I drove back from Winnipeg last night. I actually lasted over a week without being back which was in itself incredible. I could feel the pulling and longing to come back home though these past few days. It was so dark outside and the roads were quite isolated so by the time I got back I was feeling pretty isolated and lonely but anxious to get back to "our" place.
I hesitantly walked in to our place as I really didn't want to face the lift being removed. I found the lift gone and a new set of regular stairs in its place. I burst into tears as this was the last piece of installed medical equipment to go of Rick's. Once again bittersweet! On the positive side I can actually walk up and down regular stairs instead of the aluminum ones. Jake did a really great job with building the new stairs. When I talked to Jake about when he took out the lift he said he himself had a really emotional time removing it.
We do still have the special radio built into the wall and that needs to be returned. It belongs to Garth, Rick's bro. He had installed it for Rick when we first moved here. Not sure about all the components that go along with it though.
Back to when I arrived last night. Once I got over the initial adjustment of the new stairs in place I headed over to see the kids. Val and Tia were there and I was received with some big hugs. Today, both the little girls told me that they really missed me while I was gone. I asked them what they missed??? They said "Just you grandma being here". I sure enjoyed that comment!
My time away had me very busy....driving out to Carman, Sperling, Fort Whyte Centre, visiting and lots of fantastic evenings out with so many family and friends. They all kept me so busy and full.
On one of those nights out while sitting around a huge bond fire surrounded by some family but mostly strangers and a band playing in the background I suddenly felt like Rick was sitting right next to me on the bench. I felt so warm and full of love from him. It was like we were both enjoying the surroundings together like we used to. I felt so normal for those few precious minutes. I wanted to stay in that moment forever!
I have agreed to be filmed some more in the next while in regards to what is happening in my life and how I am doing now that my sweetheart Rick is gone. I agreed to do that in hopes that maybe someone in some small way would benefit by it. From a pure vanity perspective on my part... after looking at the last filming episodes...yikes...the stress of this past 2 1/2 years has definitely taken its toll!
I dread the coming winter and keep thinking thoughts of how I am going to move forward. Remember those days when you were about to finish high school and you had this big world out there and how were you now going to have to fit into it....everyone would ask...so what are you going to do now? well that is where I am at!

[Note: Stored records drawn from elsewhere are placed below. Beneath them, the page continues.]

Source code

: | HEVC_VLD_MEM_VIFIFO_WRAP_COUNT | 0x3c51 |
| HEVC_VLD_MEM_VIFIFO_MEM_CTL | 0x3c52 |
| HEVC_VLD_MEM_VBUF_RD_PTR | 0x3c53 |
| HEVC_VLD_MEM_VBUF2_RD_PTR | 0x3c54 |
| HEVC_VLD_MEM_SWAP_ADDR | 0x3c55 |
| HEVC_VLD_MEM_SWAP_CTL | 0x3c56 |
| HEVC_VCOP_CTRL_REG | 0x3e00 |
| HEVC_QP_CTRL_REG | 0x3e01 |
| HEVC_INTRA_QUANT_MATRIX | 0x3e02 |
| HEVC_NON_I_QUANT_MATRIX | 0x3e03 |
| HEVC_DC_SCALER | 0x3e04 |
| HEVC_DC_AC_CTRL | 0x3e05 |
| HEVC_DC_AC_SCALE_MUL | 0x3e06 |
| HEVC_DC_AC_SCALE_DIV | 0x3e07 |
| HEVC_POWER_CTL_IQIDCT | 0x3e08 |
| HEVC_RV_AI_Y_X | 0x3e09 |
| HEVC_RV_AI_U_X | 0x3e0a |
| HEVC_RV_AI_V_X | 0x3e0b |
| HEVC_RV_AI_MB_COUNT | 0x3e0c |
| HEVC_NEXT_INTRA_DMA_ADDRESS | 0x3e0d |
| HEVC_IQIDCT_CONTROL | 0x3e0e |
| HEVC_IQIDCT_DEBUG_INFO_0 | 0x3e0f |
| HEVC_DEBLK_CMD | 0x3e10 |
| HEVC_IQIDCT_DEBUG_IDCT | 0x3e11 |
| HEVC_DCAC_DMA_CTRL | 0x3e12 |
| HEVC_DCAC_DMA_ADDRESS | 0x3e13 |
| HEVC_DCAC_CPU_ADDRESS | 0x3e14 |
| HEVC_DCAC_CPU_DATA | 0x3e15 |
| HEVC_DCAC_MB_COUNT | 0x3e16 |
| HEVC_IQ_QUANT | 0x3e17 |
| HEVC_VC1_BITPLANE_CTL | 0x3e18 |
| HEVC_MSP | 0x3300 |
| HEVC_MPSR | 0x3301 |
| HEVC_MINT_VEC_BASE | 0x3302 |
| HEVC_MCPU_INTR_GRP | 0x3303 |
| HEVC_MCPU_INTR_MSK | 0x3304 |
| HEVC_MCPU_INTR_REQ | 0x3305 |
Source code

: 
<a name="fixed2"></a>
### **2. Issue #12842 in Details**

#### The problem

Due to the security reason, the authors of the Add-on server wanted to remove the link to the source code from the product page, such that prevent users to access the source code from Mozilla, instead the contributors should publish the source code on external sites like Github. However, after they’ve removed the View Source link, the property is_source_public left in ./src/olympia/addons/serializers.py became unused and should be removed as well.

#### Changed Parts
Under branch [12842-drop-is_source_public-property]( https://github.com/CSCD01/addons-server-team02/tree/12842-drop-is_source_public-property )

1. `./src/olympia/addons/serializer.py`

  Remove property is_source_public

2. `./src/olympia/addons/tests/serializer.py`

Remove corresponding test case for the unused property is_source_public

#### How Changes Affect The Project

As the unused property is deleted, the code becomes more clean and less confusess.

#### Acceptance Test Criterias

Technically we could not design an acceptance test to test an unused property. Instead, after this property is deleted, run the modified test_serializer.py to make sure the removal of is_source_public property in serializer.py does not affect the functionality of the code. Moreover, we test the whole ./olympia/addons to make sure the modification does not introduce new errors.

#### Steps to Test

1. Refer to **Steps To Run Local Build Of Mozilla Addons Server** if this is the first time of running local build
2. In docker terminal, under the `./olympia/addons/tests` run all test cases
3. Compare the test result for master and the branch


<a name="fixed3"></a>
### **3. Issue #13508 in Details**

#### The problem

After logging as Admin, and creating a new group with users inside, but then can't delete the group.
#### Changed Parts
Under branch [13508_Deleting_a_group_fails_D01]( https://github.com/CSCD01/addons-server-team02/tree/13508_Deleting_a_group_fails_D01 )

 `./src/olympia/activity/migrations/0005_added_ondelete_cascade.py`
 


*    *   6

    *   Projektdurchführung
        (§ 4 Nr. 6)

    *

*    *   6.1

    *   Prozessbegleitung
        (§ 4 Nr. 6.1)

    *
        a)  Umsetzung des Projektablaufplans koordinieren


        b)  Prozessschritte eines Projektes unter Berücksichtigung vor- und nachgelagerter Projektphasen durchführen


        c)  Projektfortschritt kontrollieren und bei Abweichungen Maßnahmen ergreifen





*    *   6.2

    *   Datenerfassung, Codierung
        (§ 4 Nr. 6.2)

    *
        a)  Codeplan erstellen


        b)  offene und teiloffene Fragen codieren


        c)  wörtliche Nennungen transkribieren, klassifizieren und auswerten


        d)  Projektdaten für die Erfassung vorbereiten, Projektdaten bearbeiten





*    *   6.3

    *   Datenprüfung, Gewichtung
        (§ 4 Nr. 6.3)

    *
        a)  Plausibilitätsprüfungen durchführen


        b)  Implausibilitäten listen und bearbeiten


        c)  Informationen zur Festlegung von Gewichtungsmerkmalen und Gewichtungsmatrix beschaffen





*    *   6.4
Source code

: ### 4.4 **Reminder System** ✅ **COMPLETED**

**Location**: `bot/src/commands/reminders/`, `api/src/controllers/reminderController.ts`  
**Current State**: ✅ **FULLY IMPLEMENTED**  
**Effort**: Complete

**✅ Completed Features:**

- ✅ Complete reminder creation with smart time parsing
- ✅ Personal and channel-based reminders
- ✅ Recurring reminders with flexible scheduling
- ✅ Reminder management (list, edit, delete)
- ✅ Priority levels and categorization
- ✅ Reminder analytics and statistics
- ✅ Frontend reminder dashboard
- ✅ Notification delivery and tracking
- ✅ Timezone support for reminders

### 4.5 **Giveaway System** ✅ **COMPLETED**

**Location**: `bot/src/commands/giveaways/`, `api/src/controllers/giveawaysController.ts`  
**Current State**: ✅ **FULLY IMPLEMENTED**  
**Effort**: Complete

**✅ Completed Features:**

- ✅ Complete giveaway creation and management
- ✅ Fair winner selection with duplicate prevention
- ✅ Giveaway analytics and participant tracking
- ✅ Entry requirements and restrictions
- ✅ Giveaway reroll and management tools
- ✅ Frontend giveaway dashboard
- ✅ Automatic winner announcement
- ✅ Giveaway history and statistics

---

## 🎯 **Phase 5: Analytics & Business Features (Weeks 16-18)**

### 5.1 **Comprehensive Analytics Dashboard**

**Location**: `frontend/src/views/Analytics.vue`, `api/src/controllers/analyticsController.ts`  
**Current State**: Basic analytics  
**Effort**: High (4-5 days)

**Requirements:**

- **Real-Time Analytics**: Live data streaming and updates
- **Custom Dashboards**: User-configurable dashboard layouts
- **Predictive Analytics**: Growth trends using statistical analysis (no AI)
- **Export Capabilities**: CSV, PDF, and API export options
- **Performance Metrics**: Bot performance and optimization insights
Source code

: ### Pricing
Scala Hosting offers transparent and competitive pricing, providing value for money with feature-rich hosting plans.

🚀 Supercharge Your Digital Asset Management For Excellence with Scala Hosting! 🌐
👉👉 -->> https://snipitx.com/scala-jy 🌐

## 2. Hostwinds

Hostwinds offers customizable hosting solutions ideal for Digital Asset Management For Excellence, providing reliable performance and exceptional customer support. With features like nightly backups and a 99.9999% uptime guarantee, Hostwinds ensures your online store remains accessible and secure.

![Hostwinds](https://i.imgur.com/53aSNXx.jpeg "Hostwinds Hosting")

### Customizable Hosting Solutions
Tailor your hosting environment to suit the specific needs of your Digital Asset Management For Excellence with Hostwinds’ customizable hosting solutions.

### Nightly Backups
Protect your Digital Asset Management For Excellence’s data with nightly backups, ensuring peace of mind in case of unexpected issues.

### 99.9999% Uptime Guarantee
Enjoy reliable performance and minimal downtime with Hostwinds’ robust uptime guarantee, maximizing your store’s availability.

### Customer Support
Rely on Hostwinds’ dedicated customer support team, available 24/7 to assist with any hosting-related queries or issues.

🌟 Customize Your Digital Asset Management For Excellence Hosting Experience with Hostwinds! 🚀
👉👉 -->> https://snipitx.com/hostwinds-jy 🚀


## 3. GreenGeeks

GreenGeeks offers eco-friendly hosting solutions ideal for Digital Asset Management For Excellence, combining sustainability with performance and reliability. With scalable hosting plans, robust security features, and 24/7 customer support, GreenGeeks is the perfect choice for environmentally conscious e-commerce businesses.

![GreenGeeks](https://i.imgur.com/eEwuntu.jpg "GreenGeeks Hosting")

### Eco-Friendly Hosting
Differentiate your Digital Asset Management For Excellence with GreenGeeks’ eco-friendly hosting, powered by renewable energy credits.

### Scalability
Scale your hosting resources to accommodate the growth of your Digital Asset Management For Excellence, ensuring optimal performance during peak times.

I am still busy reading and reading biographies and still trying to come to the realization of some sort that my Ricki is really gone and I have to learn how to live the rest of my life without him here in the body. I know in my heart that I need to trust God to open doors and lead me in this next part of the journey but my mind and emotions still want to be sad, cry and grieve. I also know by widows talking to me that this incredible missing of Rick will never end but that I will in time learn better how to adapt and live with this new me.
I keep reminding myself this is all so new....it is only 2 months and 12 days...not to be anxious about tomorrow....one step at a time....even though it is just a pinkie toe some days....but anything forward is going in the right direction. Some days I would rather pull the blankets over my head and just stay there. Those are the days I tell myself to just get up and get a cup of coffee...then when I do that...I tell myself to get dressed...then when I accomplish that I tell myself to go and get the mail....all the mean while my mind is saying okay I will but then I will go back to bed...but as I keep challenging myself to do just one more thing pretty soon I forget about crawling back to bed.
In saying all of this, please do know that I fully understand there are millions of other people in the world who are in way way more worse and even sadder situations than I. There are billions of people who have already gone before me on this journey of grieving and loss. So please be kind to me in trying to understand that I am just writing down what I am experiencing as I walk through the days, months after losing my husband.
The weekends are the hardest for me. I think that is because that was the time where Rick and I would always try and abandon boring daily routines and try and do other things together. Towards the end we couldn't just get away or do something really exotic like go out for supper together :) but we would still have a plan even if it meant to not answer our phone, no company and just stay in our pj's for the day and watch movies and snuggle. It was our little getaway!
Before Rick got sick he and I used to laugh how crazy we were. We would be up to our necks in doing some project or another and one of us would on the spur of the moment suggest...hey, why don't we head out to such and such a place... with out hesitation the other one of us would say "sure great idea lets go for it!" and within minutes we would have the tools put away and be packed up and gone!!! I have so many special crazy memories of Rick and I doing that!
Brings to mind some more of Rick's traits....F (fun) U (understanding) N (never boring)!